Le Tribunal administratif de Rouen, statuant en référé sur le fondement de l’article L. 521-1 du code de justice administrative, a rejeté la demande de Mme A... tendant à suspendre le précompte d’un indu de rémunération. La requérante contestait les modalités de récupération d’un trop-perçu lié à l’application du traitement à 90 % en congé de maladie et au jour de carence.
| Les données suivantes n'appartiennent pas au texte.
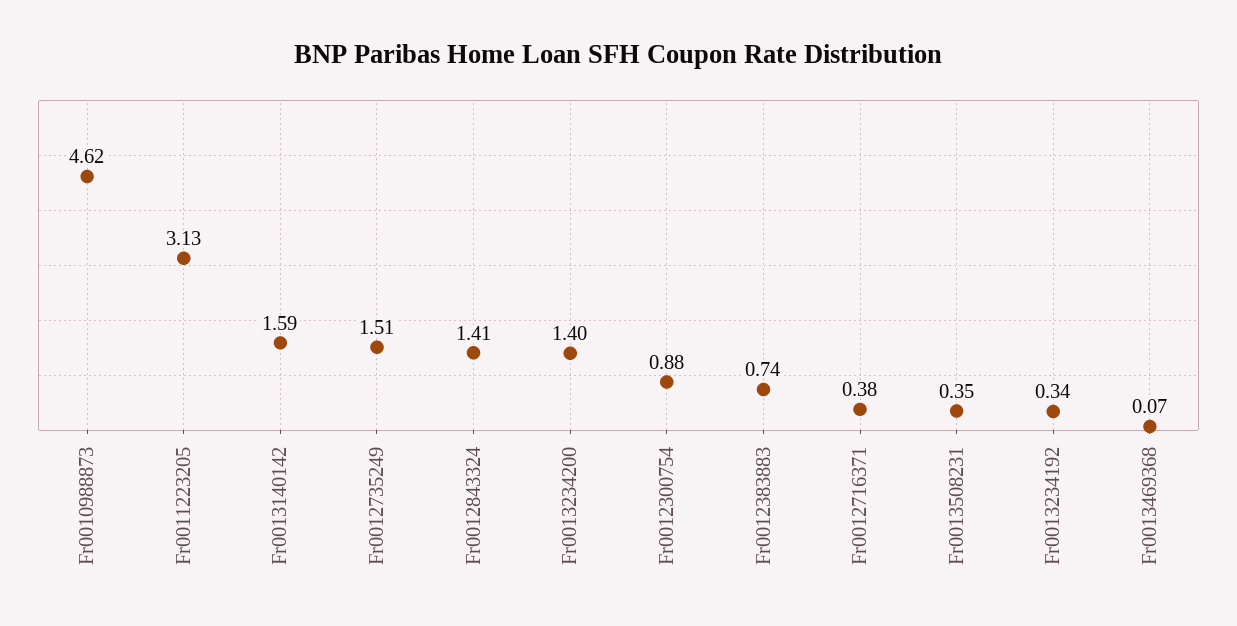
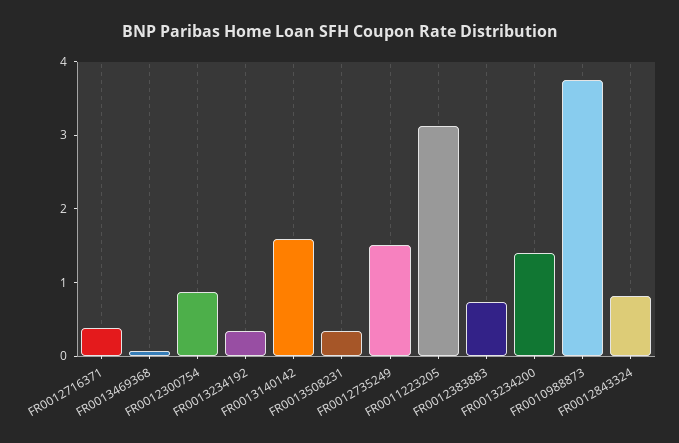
Fr0010988873: 4.62 -> 3.8
Fr0012843324: 1.41 -> 0.8

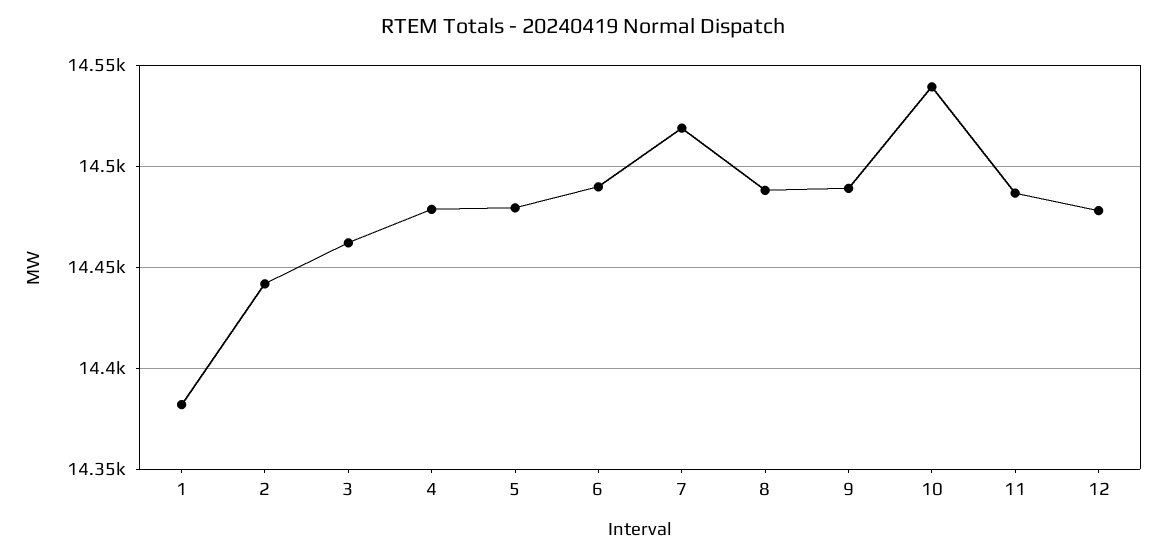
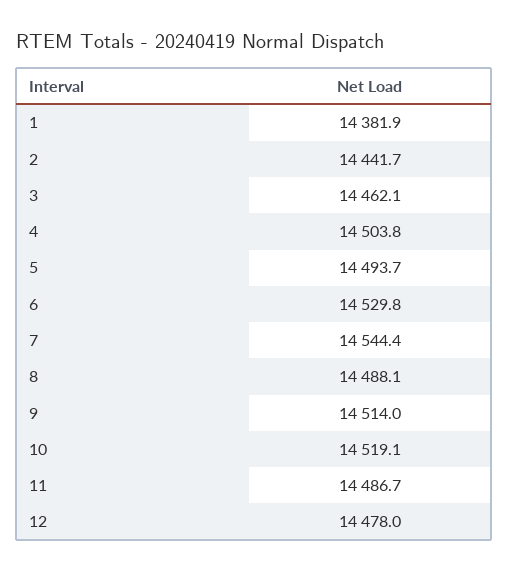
4: 14480 -> 14503.8
5: 14480 -> 14493.7
6: 14490 -> 14529.8
7: 14520 -> 14544.4
9: 14490 -> 14514
10: 14540 -> 14519.1

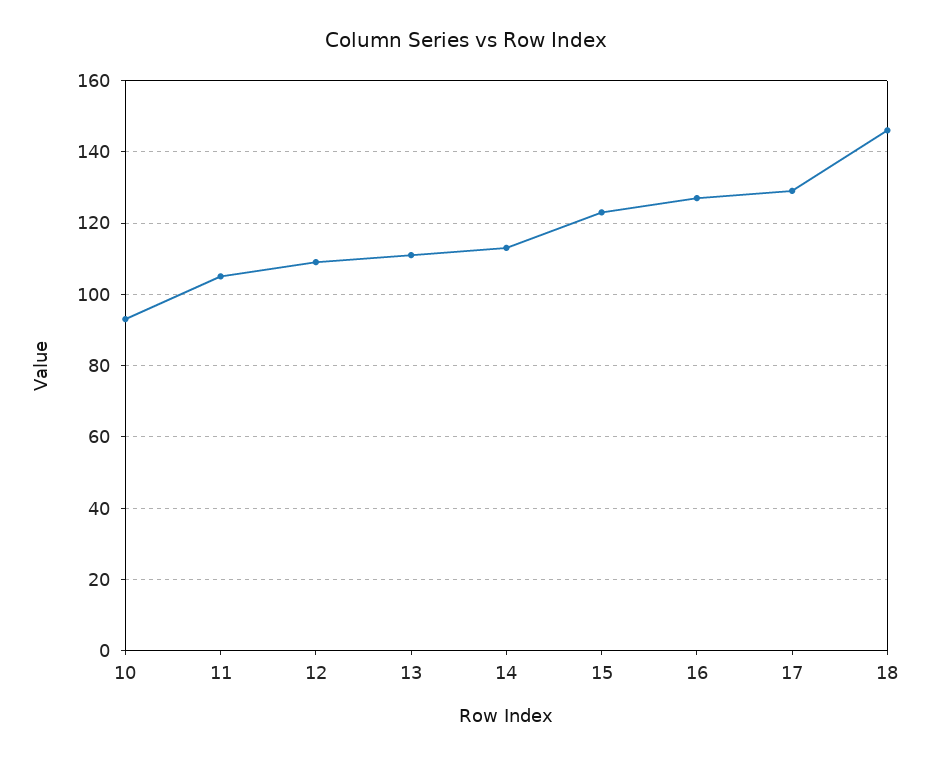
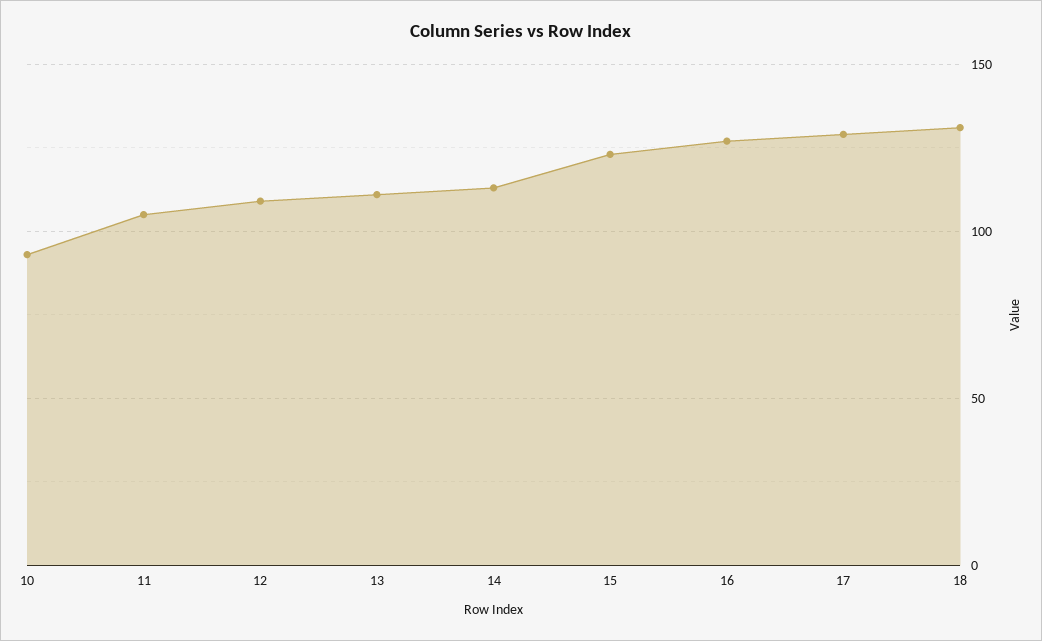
18: 145 -> 130

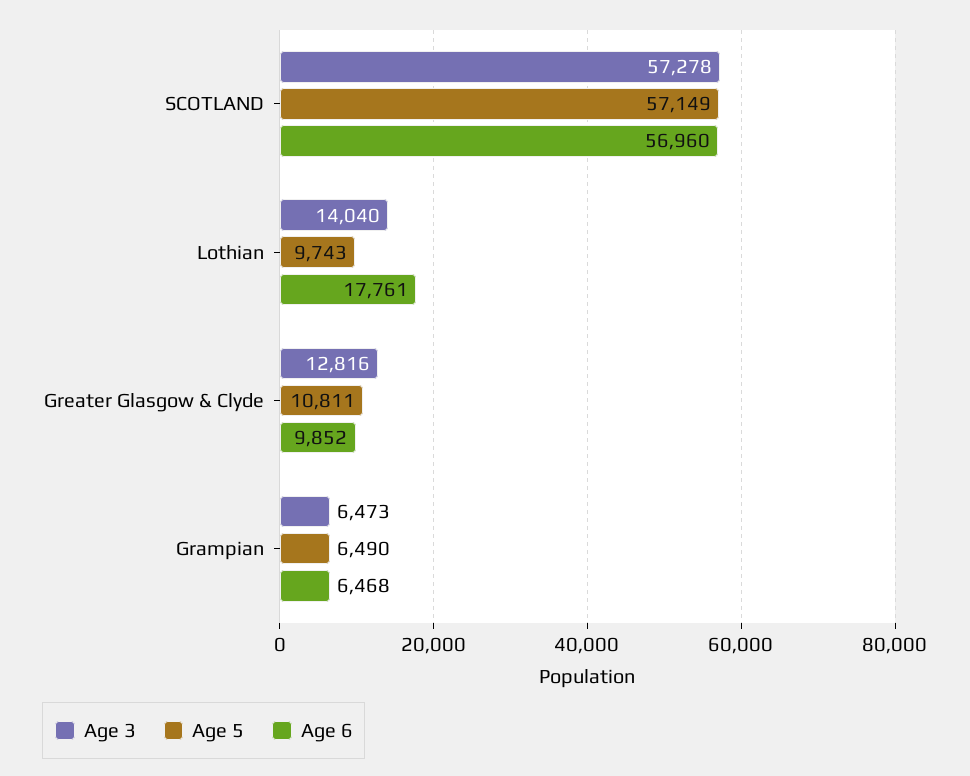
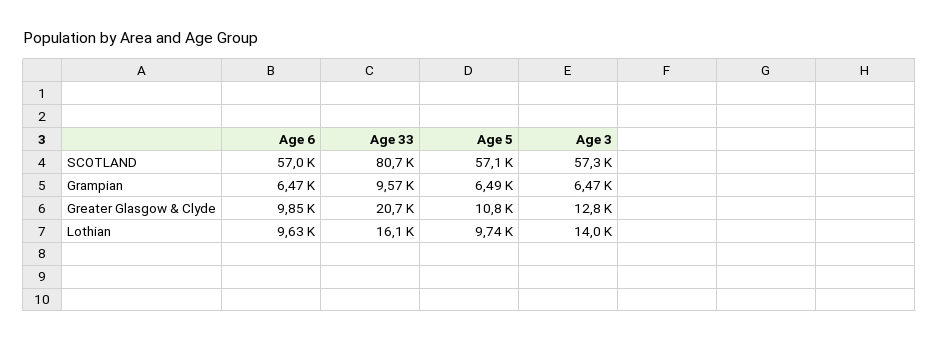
Age 6, Lothian: 17761 -> 9630
Age 33, SCOTLAND: none -> 80700
Age 33, Grampian: none -> 9570
Age 33, Greater Glasgow & Clyde: none -> 20700
Age 33, Lothian: none -> 16100

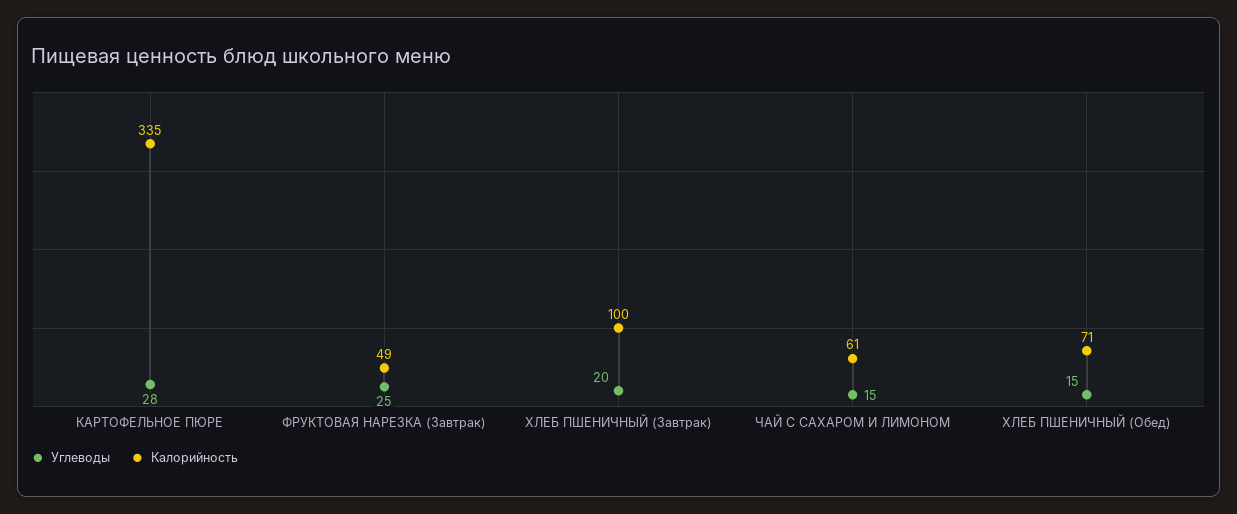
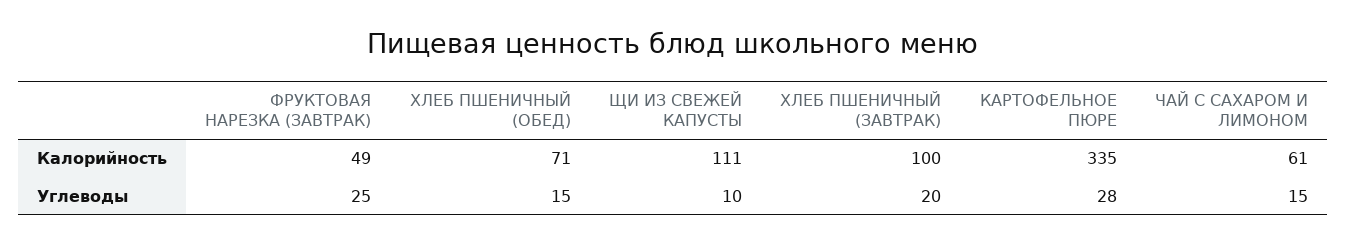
Калорийность, ЩИ ИЗ СВЕЖЕЙ КАПУСТЫ: none -> 111
Углеводы, ЩИ ИЗ СВЕЖЕЙ КАПУСТЫ: none -> 10

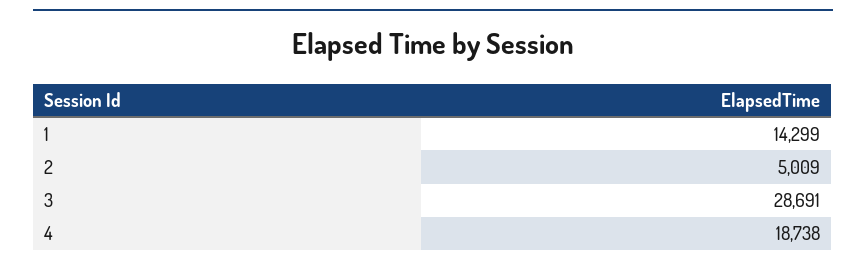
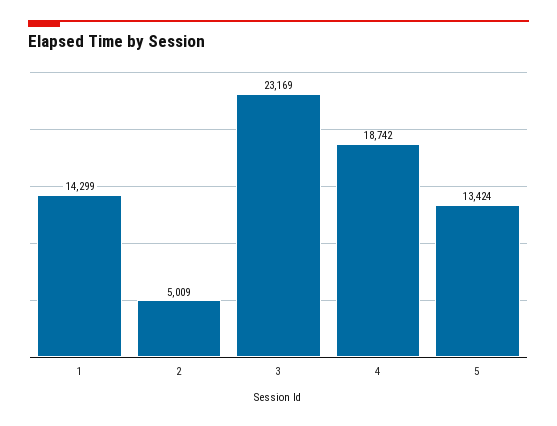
3: 28691 -> 23169
4: 18738 -> 18742
5: none -> 13424

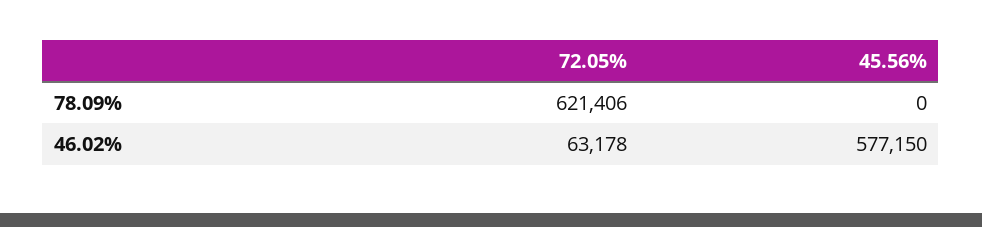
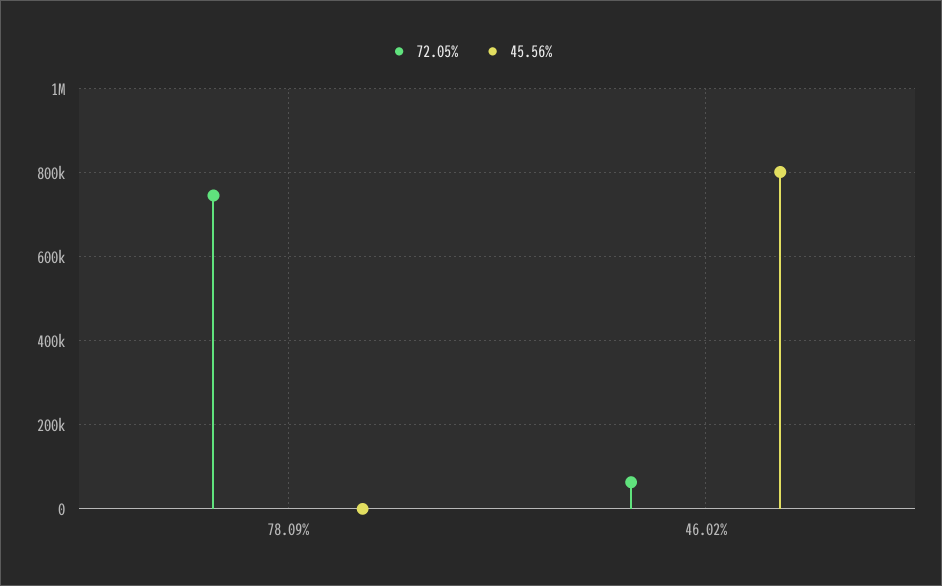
72.05%, 78.09%: 621406 -> 740000
45.56%, 46.02%: 577150 -> 800000

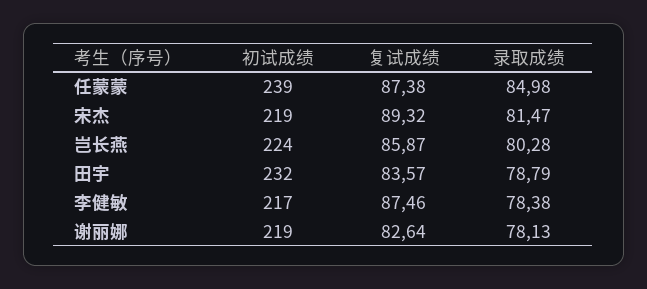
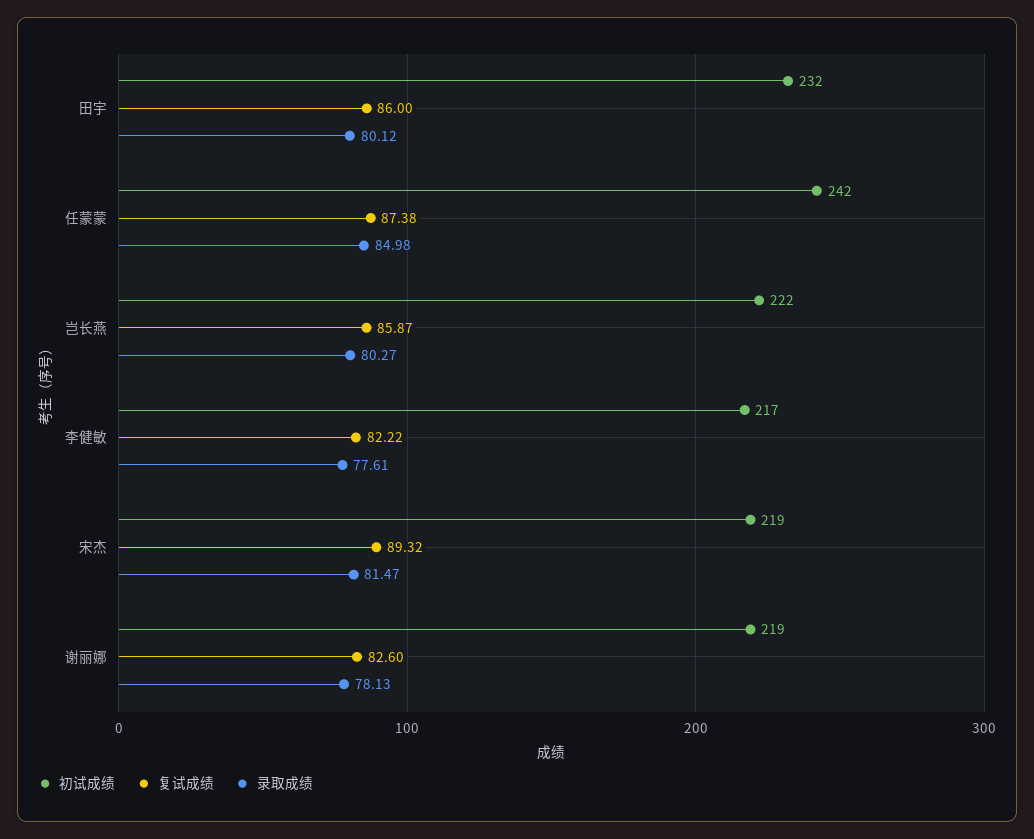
初试成绩, 任蒙蒙: 239 -> 242
初试成绩, 岂长燕: 224 -> 222
录取成绩, 岂长燕: 80.28 -> 80.27
复试成绩, 田宇: 83.57 -> 86
录取成绩, 田宇: 78.79 -> 80.12
复试成绩, 李健敏: 87.46 -> 82.22
录取成绩, 李健敏: 78.38 -> 77.61
复试成绩, 谢丽娜: 82.64 -> 82.6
Le juge a estimé qu’aucune décision exécutoire de précompte n’était intervenue à la date de l’ordonnance et que la demande, non assortie d’un recours au fond, était manifestement irrecevable.
Texte intégral
Vu la procédure suivante :
Par une requête, enregistrée le 23 janvier 2026, Mme B... A... demande :
1°) d’ordonner, sur le fondement de l’article L. 521-1 du code de justice administrative, la suspension de toute opération de précompte sur ses rémunérations au titre de la période d’août 2025 à décembre 2025 ;
2°) d’enjoindre à l’administration d’émettre un titre de perception pour les trop-perçus de rémunération qu’elle envisage de précompter et de lui proposer un échelonnement de remboursement compatible avec sa situation financière ;
3°) de mettre les dépens à la charge de l’Etat.
Vu :
la décision par laquelle la présidente a désigné M. Minne, vice-président, pour statuer sur les demandes de référé ;
les autres pièces du dossier, notamment celles produites par Mme A... le 26 janvier 2026.
Vu :
le code général de la fonction publique ;
le décret n° 2012-1246 du 7 novembre 2012 ;
le code de justice administrative.
Considérant ce qui suit :
Aux termes de l’article L. 521-1 du code de justice administrative : « Quand une décision administrative, même de rejet, fait l’objet d’une requête en annulation ou en réformation, le juge des référés, saisi d’une demande en ce sens, peut ordonner la suspension de l’exécution de cette décision, ou de certains de ses effets, lorsque l’urgence le justifie et qu’il est fait état d’un moyen propre à créer, en l’état de l’instruction, un doute sérieux quant à la légalité de la décision (...) » En vertu de l’article L. 522-3 du même code, lorsque, notamment, la demande est irrecevable, le juge des référés peut la rejeter par une ordonnance motivée sans qu’il y ait lieu d’appliquer les deux premiers alinéas de l’article L. 522-1.
Mme A..., réintégrée dans son corps d’origine des gardiens de la paix à compter du 1er août 2025 après une période de détachement et l’accomplissement de la partie non couverte par le sursis d’une exclusion temporaire de fonctions, doit être regardée comme contestant les modalités de récupération, par les services du ministère de l’intérieur, d’un indu de rémunération, né de la mise en œuvre du montant de 90 % du traitement en cas de congé de maladie ordinaire et d’un jour de carence, au titre de la période d’août 2025 à décembre 2025. Si la requérante joint la copie d’échanges de courriels avec divers interlocuteurs de la direction interdépartementale de la police nationale (DIPN) de la Seine-Maritime, elle indique elle-même que le message du 16 janvier 2026 et un autre du 19 janvier 2026 se bornent à mentionner que le montant de l’indu n’est pas connu et que la somme, une fois liquidée, sera précomptée sur son salaire de février 2026. Ainsi, à la date de la présente ordonnance, aucune décision présentant un caractère exécutoire n’est intervenue et rien ne permet de supposer que le service administratif compétent pour calculer la rémunération à venir ne tiendra pas compte d’un taux de précompte qui méconnaîtra la fraction insaisissable de cette rémunération.
Il résulte de ce qui précède que la demande de référé, qui au demeurant n’accompagne aucun recours au fond dirigé contre une quelconque décision de précompte, est manifestement irrecevable.
O R D O N N E :
Article 1er : La requête de Mme A... est rejetée.
Article 2 : La présente ordonnance sera notifiée à Mme B... A....
Copie en sera transmise, pour information, au préfet de la Seine-Maritime.
Fait à Rouen, le 27 janvier 2026.
Le juge des référés,
signé
P. MINNE
La République mande et ordonne au préfet de la Seine-Maritime en ce qui le concerne et à tous commissaires de justice à ce requis en ce qui concerne les voies de droit commun, contre les parties privées, de pourvoir à l'exécution de la présente décision.